Pour Mattéi — et peut-on ne pas être d’accord ? —, l’Europe a en propre, d’une part, l’exigence que ce que la tradition juive appelle l’élection soit offerte à tous. Mattéi parle alors, rejoignant Léo Strauss et Emmanuel Lévinas, de la volonté d’« excellence », ou encore du « regard transcendantal », c’est-à-dire de la visée d’objectivité absolue, par quoi l’homme s’arrache aux rôles sociaux et devient individu. Mais elle a en propre, d’autre part, le savoir que cette exigence est toujours d’abord rejetée par les hommes et qu’en cela la barbarie menace sans cesse. « En quoi consiste la barbarie, demande Mattéi avec Goethe, sinon précisément en ce qu’elle méconnaît ce qui excelle ? ». Et, décrite par Mattéi, toute l’histoire de l’Europe — toute l’histoire, car il n’y en a pas d’autre — montre le heurt entre cette volonté d’excellence et le rejet qu’elle suscite. Naissance avec la Grèce philosophique, à Athènes. Mais aussitôt condamnation de Socrate, l’envie et la haine se déchainant contre l’Elu qui invite chacun à accueillir à son tour l’élection (Mattéi évoque très souvent cette condamnation, qui est pour lui la « scène primitive de l’indignation philosophique »). Passage d’Athènes à Rome, où l’exigence d’excellence est, avec la vertu romaine, au moins formellement accueillie. Avènement du christianisme, qui montre comment cette vertu pourrait prendre réalité (dans l’affrontement au péché). Grandes Découvertes, et notamment conquête du Nouveau Monde, à propos de laquelle Mattéi rappelle la dénonciation, par Montaigne attaché à l’exigence européenne de justice, de la barbarie certes des peuples colonisés, mais avant tout de celle des Européens colonisateurs, des conquistadors. Malgré les progrès du droit et des institutions en général, et face à ces progrès même, c’est toujours la menace d’une barbarie exacerbée. Jusqu’à celle qui s’est manifestée avec les totalitarismes contemporains.

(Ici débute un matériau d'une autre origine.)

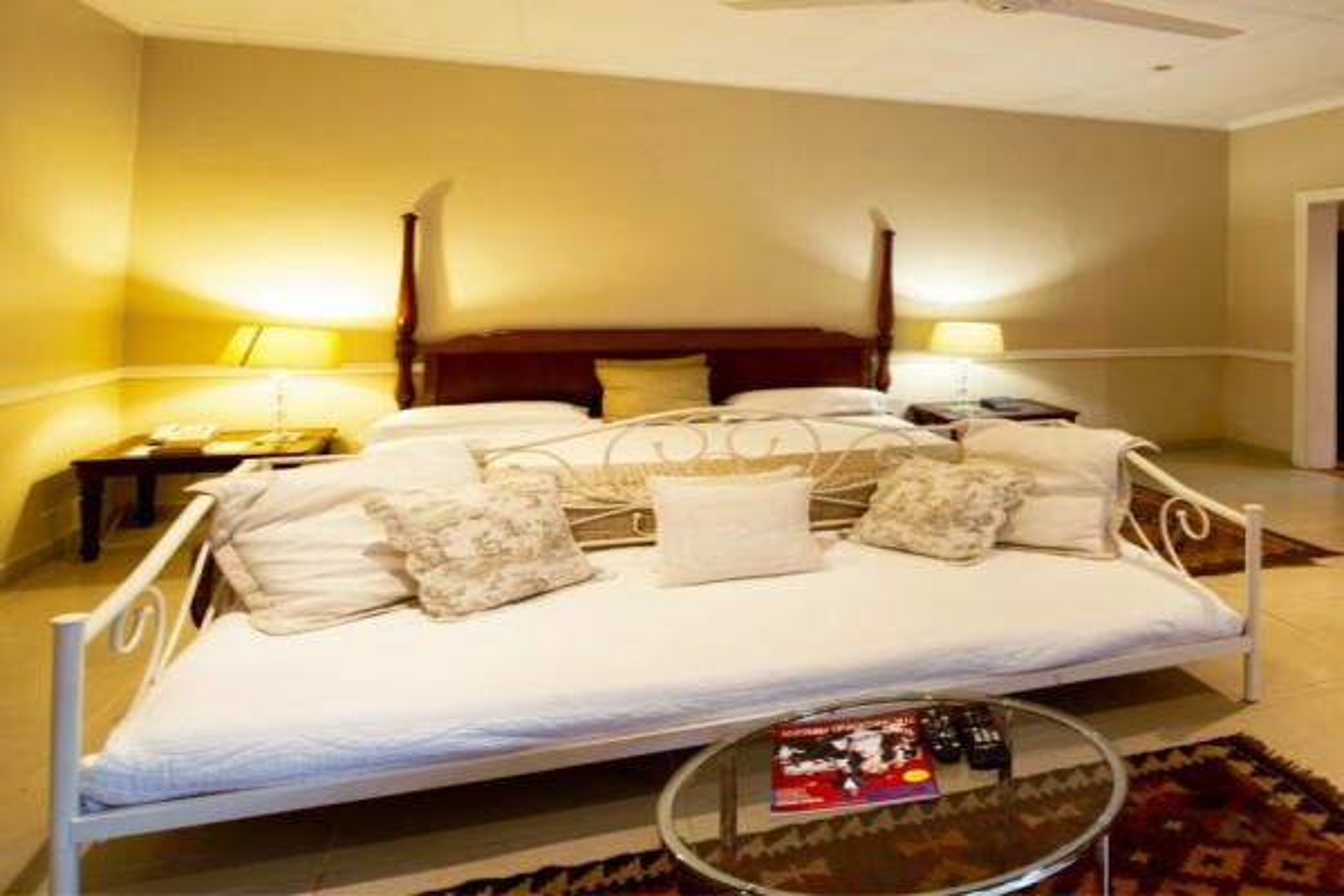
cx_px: 672
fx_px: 523
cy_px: 448
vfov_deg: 81.2
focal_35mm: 14
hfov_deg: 104.3
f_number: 8
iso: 200
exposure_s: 1
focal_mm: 14
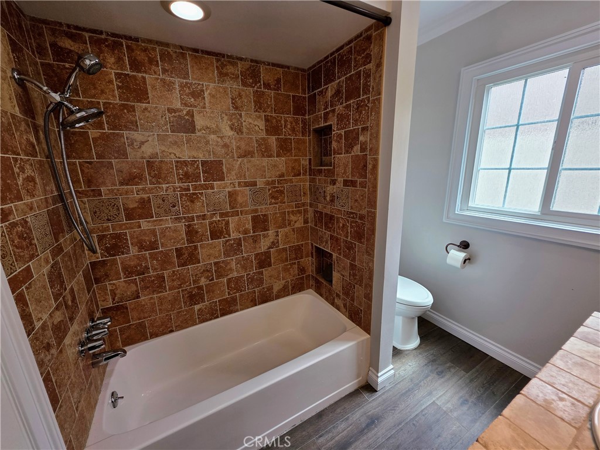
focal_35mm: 13
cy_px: 225
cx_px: 300
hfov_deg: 106.2
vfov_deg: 89.9
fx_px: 225
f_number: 1.9
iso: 40
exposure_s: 1/120
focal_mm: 2.2
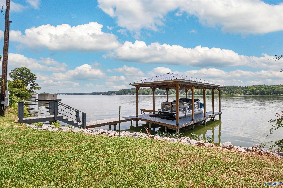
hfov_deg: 100.4
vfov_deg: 77.3
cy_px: 94
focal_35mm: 15
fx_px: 118
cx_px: 142
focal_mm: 10
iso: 640
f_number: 7.1
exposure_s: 1/200
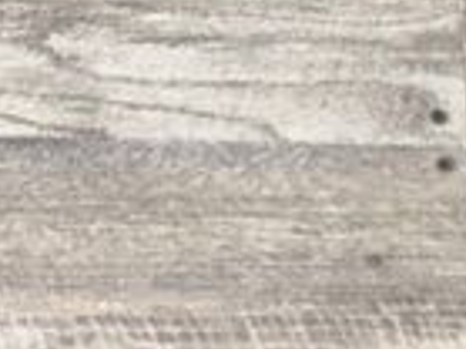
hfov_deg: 9.7
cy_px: 923
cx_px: 1177
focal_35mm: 177
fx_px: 2381
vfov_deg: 7.6
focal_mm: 6.76
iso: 64
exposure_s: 1/30
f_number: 1.78
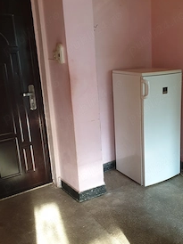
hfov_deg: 37.2
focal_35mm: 38
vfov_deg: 49.0
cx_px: 125
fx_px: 268
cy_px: 116
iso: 400
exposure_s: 1/60
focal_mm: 4.3
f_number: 2.4
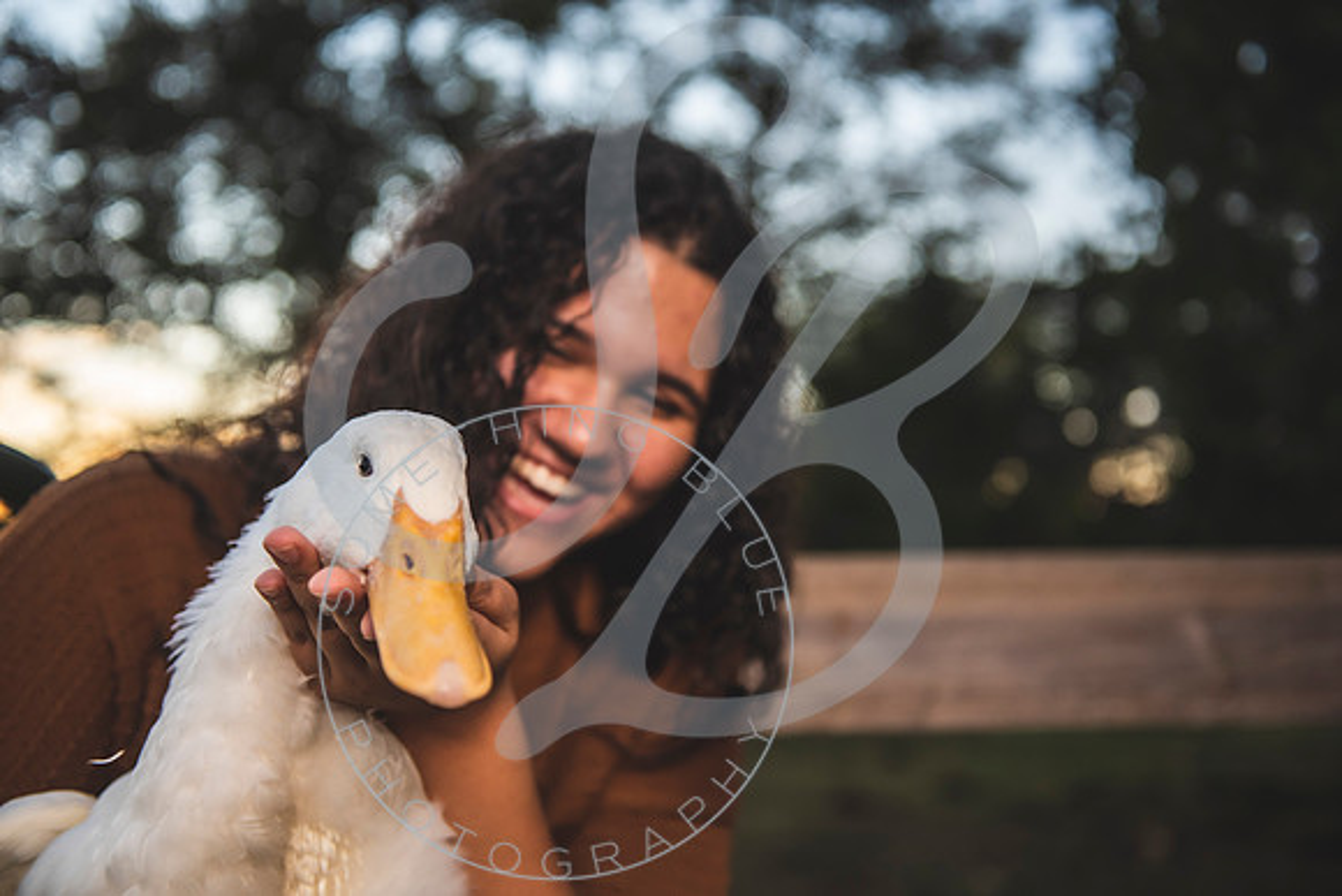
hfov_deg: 46.4
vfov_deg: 31.9
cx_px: 671
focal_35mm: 42
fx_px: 1566
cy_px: 448
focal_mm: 42
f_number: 2.8
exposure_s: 1/320
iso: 400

Mais l’Europe est-elle vouée à s’« épuiser » et à « dépérir » dans cette lutte toujours recommencée entre son exigence d’excellence et la volonté barbare de néant qui renaît sans cesse, hors d’elle et en elle ? La philosophie doit-elle s’en tenir aux conceptions de la pensée contemporaine qui, cédant au nihilisme ou l’exacerbant en fait quand elle prétend le combattre, renonce, au nom de l’altérité et de la finitude radicale (inauthenticité, pulsion de mort) qu’elle fait découvrir, à toute affirmation des finalités suprêmes, celles du savoir, de la justice, de l’identité ? Ne doit-elle pas bien plutôt considérer qu’après l’Holocauste (extrémisation du rejet païen de l’élection) et après la fondation, par le peuple juif, de l’Etat d’Israël, la reconnaissance internationale de cet Etat ouvre une nouvelle époque ? Epoque de l’acceptation définitive, sociale (par le droit) sinon individuelle, de l’être d’individu et de l’élection qui le mène jusqu’à son œuvre propre — car, individuellement, l’homme risque toujours de rejeter la passion qu’il lui faudrait alors traverser et de s’abîmer dans la barbarie douce du monde ordinaire ou de se crisper dans celle, violente, du terrorisme. La philosophie en tout cas aurait alors, au-delà de tout nihilisme, à poser comme effective l’objectivité absolue si longtemps recherchée, à affirmer le savoir, la justice, l’identité — mais en reconnaissant l’identité des autres mondes culturels que l’Europe. Défenseur de la mondialisation et de l’universalisme qu’elle permet, Jean-François Mattéi, avec l’ampleur de sa vision, nous guide sur cette voie. A nous de le suivre.